Data listing:
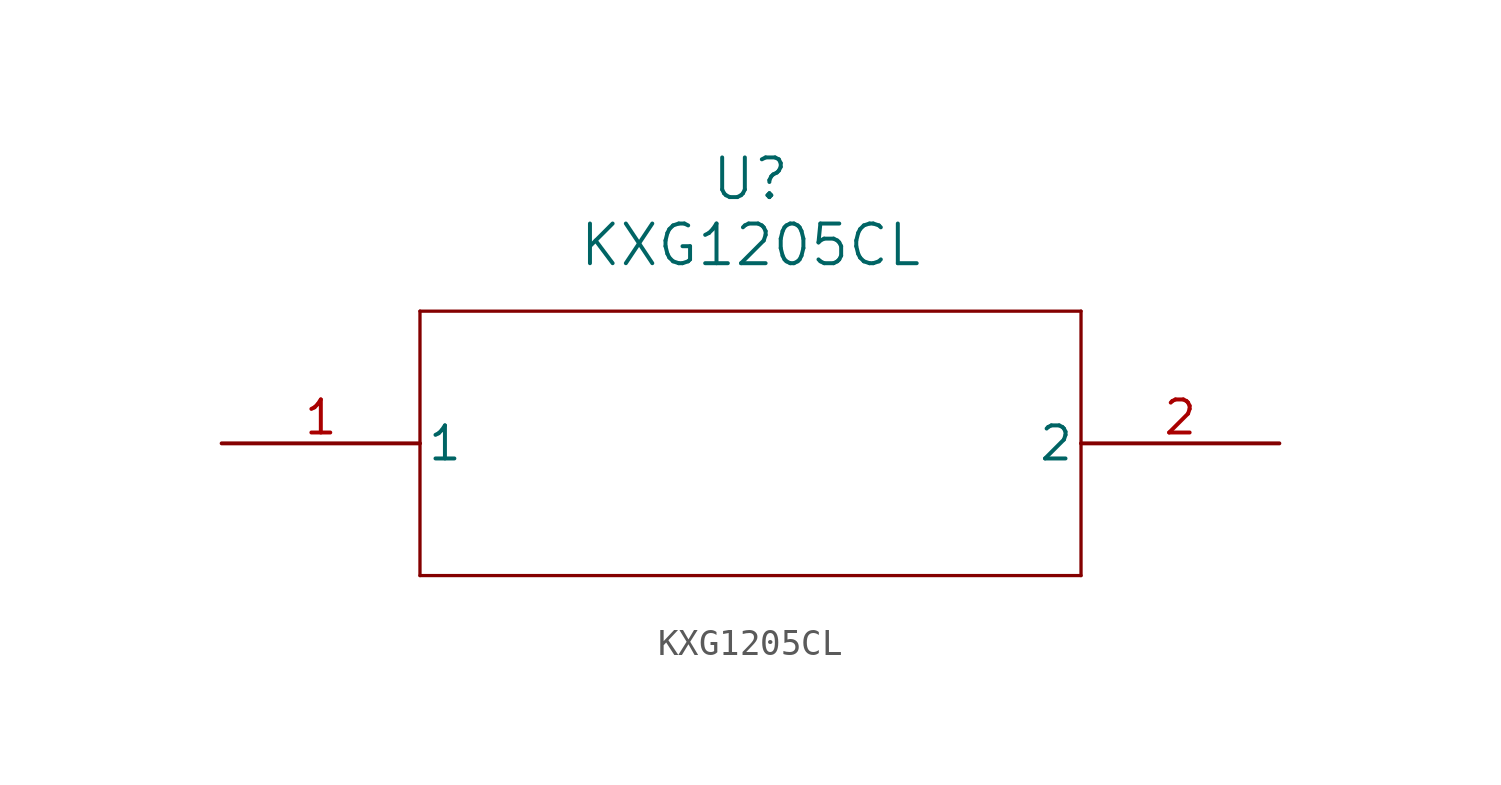
<source format=kicad_sym>
(kicad_symbol_lib
  (version 20211014)
  (generator kicad_symbol_editor)
  (symbol "KXG1205CL"
    (pin_names
      (offset 0.254))
    (property "Reference" "U"
      (at 20.32 10.16 0)
      (effects (font (size 1.524 1.524))))
    (property "Value" "KXG1205CL"
      (at 20.32 7.62 0)
      (effects (font (size 1.524 1.524))))
    (symbol "KXG1205CL_0_1"
      (polyline (pts (xy 7.62 5.08) (xy 7.62 -5.08)) (stroke (width 0.127) (type default) (color 0 0 0 0)) (fill (type none)))
      (polyline (pts (xy 7.62 -5.08) (xy 33.02 -5.08)) (stroke (width 0.127) (type default) (color 0 0 0 0)) (fill (type none)))
      (polyline (pts (xy 33.02 -5.08) (xy 33.02 5.08)) (stroke (width 0.127) (type default) (color 0 0 0 0)) (fill (type none)))
      (polyline (pts (xy 33.02 5.08) (xy 7.62 5.08)) (stroke (width 0.127) (type default) (color 0 0 0 0)) (fill (type none)))
      (pin unspecified line (at 0 0 0) (length 7.62) (name "1" (effects (font (size 1.27 1.27)))) (number "1" (effects (font (size 1.27 1.27)))))
      (pin unspecified line (at 40.64 0 180) (length 7.62) (name "2" (effects (font (size 1.27 1.27)))) (number "2" (effects (font (size 1.27 1.27))))))))
</source>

Directions: Among the lines above, tally those containing the string "type" and give only the result.

Result of this exercise: 4